1. Field of the Invention
The present invention relates to an architecture for a high volume printing system employing a number of print engines and the distribution of print jobs therebetween.
2. Description of the Prior Art
In recent years efforts have been made to enhance the speed, quality and versatility of printing text and other images, in black and white or in color, to match the capabilities of source image generators. The enhanced speed and other capabilities of source image generators, including mainframe computers, personal computers, computer workstations and CAD/CAM systems, document scanners, facsimile transmitters and receivers, high throughput copiers, and other more specialized graphic image processing and printing for forming composite color images from source images, e.g. the Kodak Premier Image Enhancement System available from Eastman Kodak Co., and for reproducing still photographic quality prints of video image frames, e.g. the Kodak SU6500 Color Video Printer available from Eastman Kodak Co., place ever increasing demands on "print engines" which print the images generated by these source image generators. Such print engines include laser beam printers, light emitting diode printers, liquid crystal shutter printers, ink jet printers and thermal printers.
Thermal dye transfer printers capable of printing high quality color images, as disclosed in U.S. Pat. No. 4,710,783 incorporated herein by reference, have recently been developed and employed in systems which include the above-listed source image generators. The source image generators are coupled to the print engine or engines through source image signal processors which provide an encoded data set through a data bus to a print engine controller of the type shown in FIGS. 5 and 6 of the '783 patent. Further image signal processors are disclosed in U.S. Pat. No(s). 4,941,108 and 4,999,654 where the source image from a host system is processed under the control of software operating a central processing unit to provide rasterized lines of digitized video data for each image field or page through a laser beam printer/video interface to a print engine.
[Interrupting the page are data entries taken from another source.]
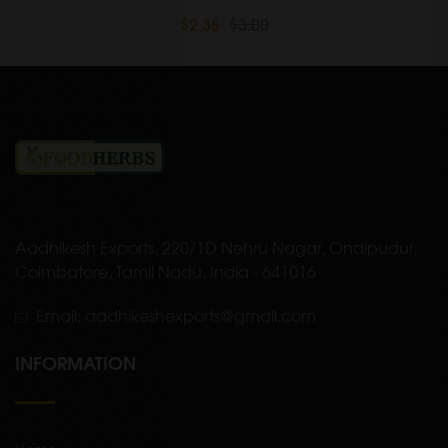
$2.35
$3.00
Aadhikesh Exports, 220/1D Nehru Nagar, Ondipudur,
Coimbatore, Tamil Nadu, India - 641016
Email: aadhikeshexports@gmail.com
INFORMATION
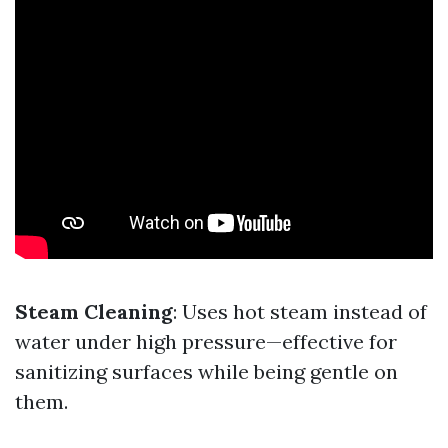
Steam Cleaning
: Uses hot steam instead of
water under high pressure—effective for
sanitizing surfaces while being gentle on
them.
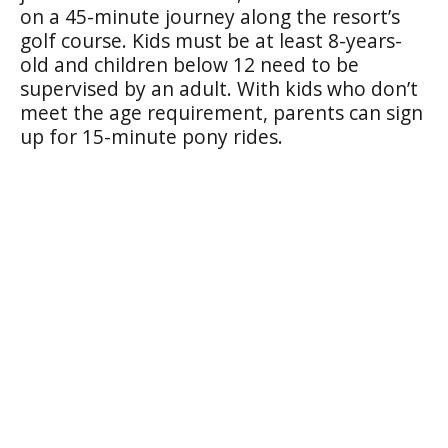
on a 45-minute journey along the resort’s
golf course. Kids must be at least 8-years-
old and children below 12 need to be
supervised by an adult. With kids who don’t
meet the age requirement, parents can sign
up for 15-minute pony rides.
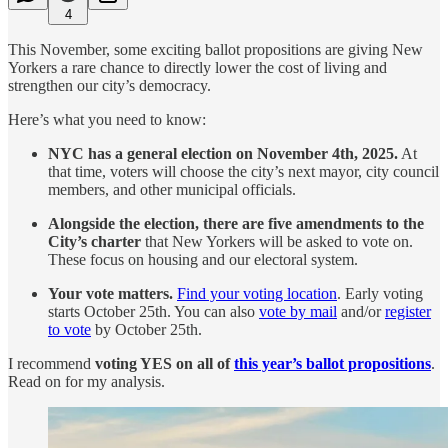
4
This November, some exciting ballot propositions are giving New
Yorkers a rare chance to directly lower the cost of living and
strengthen our city’s democracy.
Here’s what you need to know:
NYC has a general election on November 4th, 2025.
At
that time, voters will choose the city’s next mayor, city council
members, and other municipal officials.
Alongside the election, there are five amendments to the
City’s charter
that New Yorkers will be asked to vote on.
These focus on housing and our electoral system.
Your vote matters.
Find your voting location
. Early voting
starts October 25th. You can also
vote by mail
and/or
register
to vote
by October 25th.
I recommend
voting YES on all of
this year’s ballot propositions
.
Read on for my analysis.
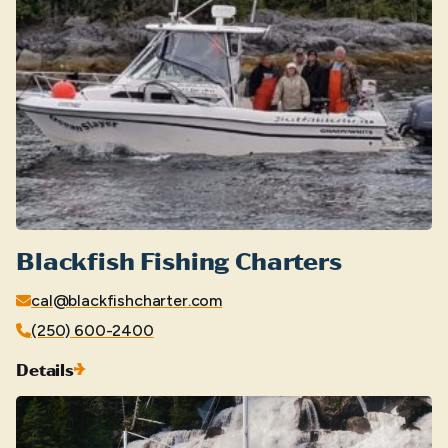
Blackfish Fishing Charters
cal@blackfishcharter.com
(250) 600-2400
Details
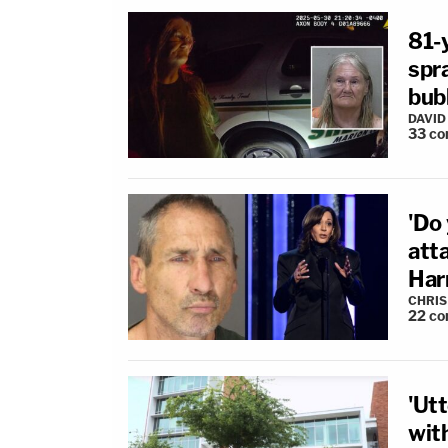
81-
spra
bub
DAVID
33
co
'Do 
att
Harr
CHRIS
22
co
'Utt
with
Usually print engines are coupled to one or more source image generators, e.g. two or more personal computers, a local area network for a set of personal computers, or to a combined document scanner and facsimile machine, as shown, for example, in U.S. Pat. No. 4,947,345. In such systems, it is necessary to provide a queue management software process for prioritizing the printing of specific types of print jobs and to provide two-way communications between the print engine, the job SCHEDULER and the source image generator. In a simple FIFO queue management system each print job is assigned by the SCHEDULER to the print engine in the order received from the network bus and the print engine indicates when it is ready to commence and has completed printing a print job. In certain systems it is desireable to prioritize certain types of orders, e.g., facsimile over copying as per the '345 patent.
In certain, high volume printing systems, it has become necessary to couple more than one print engine to one or more source image generator through a single SCHEDULER and an image processor associated with each print engine to distribute print jobs in the FIFO basis among available print engines that are capable of printing the specific job (i.e., are loaded with the appropriate size medium, are capable of color printing, etc.).
This architecture includes a connection to the source image generator by an incoming data bus BUS1. Data files pass through BUS1 to a SCHEDULER computer, which interrogates data files received through BUS1 to determine if any print engine PEm is capable of printing the data file. If a print engine PEm is capable of printing the file and an image processor, IPl-IPn, is available, the data is passed through a network bus BUS2 to the appropriate image processor, IPm. The image processor, IPm, applies one or more computer algorithms to the data file creating the rasterized image to be printed by the print engine, PEm. The print engine, PEm, will print one or more copies of the image as requested with the data file. The system throughput, measured in copies per hour, depends upon maximizing the probability of rasterized images being available and ready for printing by the print engines, PEl-PEn.
The connection of a single image processor, IPm, to a single print engine, PEm, through the interconnect bus, BUSpm, prevents multiple copies of an image to be printed by other available print engines, PEl-PEn. The image processor, IPm, is only capable of preparing images for the print engine, PEm, until it has filled its buffers. The system performance is therefore reduced by limiting the access of an image process, IPm, to only one print engine, PEm.